Segment Start: INPUT RECORDS

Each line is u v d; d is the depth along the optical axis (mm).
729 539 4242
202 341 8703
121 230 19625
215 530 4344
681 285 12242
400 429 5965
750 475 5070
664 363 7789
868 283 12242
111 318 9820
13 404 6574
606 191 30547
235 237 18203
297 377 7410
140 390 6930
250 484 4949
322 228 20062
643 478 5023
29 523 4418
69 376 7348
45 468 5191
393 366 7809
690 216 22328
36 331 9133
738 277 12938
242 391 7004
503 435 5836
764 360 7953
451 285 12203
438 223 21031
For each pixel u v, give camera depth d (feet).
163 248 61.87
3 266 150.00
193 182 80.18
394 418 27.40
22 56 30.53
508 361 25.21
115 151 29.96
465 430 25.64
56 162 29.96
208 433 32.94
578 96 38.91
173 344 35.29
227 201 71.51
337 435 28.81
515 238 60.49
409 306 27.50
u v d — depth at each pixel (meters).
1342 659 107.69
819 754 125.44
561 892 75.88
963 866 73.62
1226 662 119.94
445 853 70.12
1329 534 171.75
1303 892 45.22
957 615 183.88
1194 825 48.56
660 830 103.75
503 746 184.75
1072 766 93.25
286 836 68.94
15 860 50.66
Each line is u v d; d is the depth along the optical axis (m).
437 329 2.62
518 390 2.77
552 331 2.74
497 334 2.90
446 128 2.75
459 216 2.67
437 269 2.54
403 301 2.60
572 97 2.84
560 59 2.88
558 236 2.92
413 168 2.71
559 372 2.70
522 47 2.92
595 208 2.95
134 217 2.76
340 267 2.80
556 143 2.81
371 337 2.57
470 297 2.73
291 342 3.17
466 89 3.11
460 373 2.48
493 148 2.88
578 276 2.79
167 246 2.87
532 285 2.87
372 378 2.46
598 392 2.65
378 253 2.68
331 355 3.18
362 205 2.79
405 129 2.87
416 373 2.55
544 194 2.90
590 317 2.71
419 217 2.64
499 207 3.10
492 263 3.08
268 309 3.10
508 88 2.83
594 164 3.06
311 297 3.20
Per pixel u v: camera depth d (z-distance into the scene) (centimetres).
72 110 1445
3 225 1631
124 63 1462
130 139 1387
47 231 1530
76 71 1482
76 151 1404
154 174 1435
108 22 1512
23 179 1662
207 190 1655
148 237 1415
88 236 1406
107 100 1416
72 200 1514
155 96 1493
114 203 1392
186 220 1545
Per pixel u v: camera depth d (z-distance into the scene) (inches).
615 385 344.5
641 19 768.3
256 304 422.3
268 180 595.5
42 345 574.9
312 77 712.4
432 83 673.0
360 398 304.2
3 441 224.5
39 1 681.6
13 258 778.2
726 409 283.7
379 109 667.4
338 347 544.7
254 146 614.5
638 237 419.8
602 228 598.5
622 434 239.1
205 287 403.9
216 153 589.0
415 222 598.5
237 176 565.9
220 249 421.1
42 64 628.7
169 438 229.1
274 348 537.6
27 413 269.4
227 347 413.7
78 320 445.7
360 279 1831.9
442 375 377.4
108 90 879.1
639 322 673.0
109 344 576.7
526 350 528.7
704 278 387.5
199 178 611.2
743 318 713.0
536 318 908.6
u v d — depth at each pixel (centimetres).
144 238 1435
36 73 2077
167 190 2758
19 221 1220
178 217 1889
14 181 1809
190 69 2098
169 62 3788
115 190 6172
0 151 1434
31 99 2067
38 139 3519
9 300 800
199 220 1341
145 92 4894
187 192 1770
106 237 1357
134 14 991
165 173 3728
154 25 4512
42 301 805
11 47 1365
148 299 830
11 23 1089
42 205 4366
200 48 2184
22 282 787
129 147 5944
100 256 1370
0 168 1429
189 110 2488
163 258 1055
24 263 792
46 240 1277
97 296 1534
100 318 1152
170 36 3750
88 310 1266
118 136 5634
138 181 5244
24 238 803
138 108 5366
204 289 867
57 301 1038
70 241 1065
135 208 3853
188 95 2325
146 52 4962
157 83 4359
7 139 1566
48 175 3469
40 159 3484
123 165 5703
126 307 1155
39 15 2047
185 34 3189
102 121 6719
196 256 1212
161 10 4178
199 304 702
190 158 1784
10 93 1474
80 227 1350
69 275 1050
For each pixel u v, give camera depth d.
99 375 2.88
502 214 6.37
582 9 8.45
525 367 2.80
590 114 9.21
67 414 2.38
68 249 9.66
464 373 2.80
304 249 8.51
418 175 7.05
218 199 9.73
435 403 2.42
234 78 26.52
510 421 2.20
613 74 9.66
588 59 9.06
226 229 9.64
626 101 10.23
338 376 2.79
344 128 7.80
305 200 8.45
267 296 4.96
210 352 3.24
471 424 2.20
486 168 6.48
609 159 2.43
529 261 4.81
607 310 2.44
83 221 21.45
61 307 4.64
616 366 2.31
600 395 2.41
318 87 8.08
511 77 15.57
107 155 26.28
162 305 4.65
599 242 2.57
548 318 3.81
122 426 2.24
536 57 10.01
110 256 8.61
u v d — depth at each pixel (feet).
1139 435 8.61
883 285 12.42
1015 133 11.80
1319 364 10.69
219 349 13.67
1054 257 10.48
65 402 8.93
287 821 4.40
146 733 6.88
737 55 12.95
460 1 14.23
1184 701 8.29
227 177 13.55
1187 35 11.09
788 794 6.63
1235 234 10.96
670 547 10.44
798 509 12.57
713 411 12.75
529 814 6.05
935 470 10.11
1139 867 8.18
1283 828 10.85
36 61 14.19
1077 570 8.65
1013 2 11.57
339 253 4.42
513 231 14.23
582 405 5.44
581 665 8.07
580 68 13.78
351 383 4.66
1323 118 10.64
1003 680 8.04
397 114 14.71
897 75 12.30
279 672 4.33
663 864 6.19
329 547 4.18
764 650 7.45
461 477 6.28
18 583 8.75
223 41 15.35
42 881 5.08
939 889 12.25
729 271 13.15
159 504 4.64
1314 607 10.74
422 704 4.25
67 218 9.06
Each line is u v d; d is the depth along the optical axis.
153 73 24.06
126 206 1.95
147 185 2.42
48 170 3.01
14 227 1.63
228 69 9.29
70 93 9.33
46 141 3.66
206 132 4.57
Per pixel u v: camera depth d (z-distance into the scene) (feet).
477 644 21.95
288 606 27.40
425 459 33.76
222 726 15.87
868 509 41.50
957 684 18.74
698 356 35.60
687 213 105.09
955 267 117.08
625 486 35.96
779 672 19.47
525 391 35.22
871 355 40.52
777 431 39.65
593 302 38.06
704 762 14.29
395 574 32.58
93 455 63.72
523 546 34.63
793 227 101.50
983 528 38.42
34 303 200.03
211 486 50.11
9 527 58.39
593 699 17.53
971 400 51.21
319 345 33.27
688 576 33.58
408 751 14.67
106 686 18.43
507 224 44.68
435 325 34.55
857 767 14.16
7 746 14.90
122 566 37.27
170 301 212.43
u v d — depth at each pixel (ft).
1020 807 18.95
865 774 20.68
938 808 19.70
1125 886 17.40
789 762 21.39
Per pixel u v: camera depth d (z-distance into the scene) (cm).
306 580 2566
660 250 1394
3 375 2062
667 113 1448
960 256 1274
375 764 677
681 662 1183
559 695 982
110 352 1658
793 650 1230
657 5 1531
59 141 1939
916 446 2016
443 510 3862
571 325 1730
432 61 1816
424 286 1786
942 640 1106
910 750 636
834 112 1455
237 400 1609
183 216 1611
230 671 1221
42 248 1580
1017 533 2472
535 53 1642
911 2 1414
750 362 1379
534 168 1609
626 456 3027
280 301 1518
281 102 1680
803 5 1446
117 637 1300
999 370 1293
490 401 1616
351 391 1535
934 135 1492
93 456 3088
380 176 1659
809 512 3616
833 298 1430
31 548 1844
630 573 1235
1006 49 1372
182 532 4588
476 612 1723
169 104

Segment End: INPUT RECORDS

- **PROBLEM STATEMENT**
Write out every line of the entries that holds the word "into".

- **OUTPUT BELOW**
Per pixel u v: camera depth d (z-distance into the scene) (centimetres).
Per pixel u v: camera depth d (z-distance into the scene) (inches).
Per pixel u v: camera depth d (z-distance into the scene) (feet).
Per pixel u v: camera depth d (z-distance into the scene) (cm).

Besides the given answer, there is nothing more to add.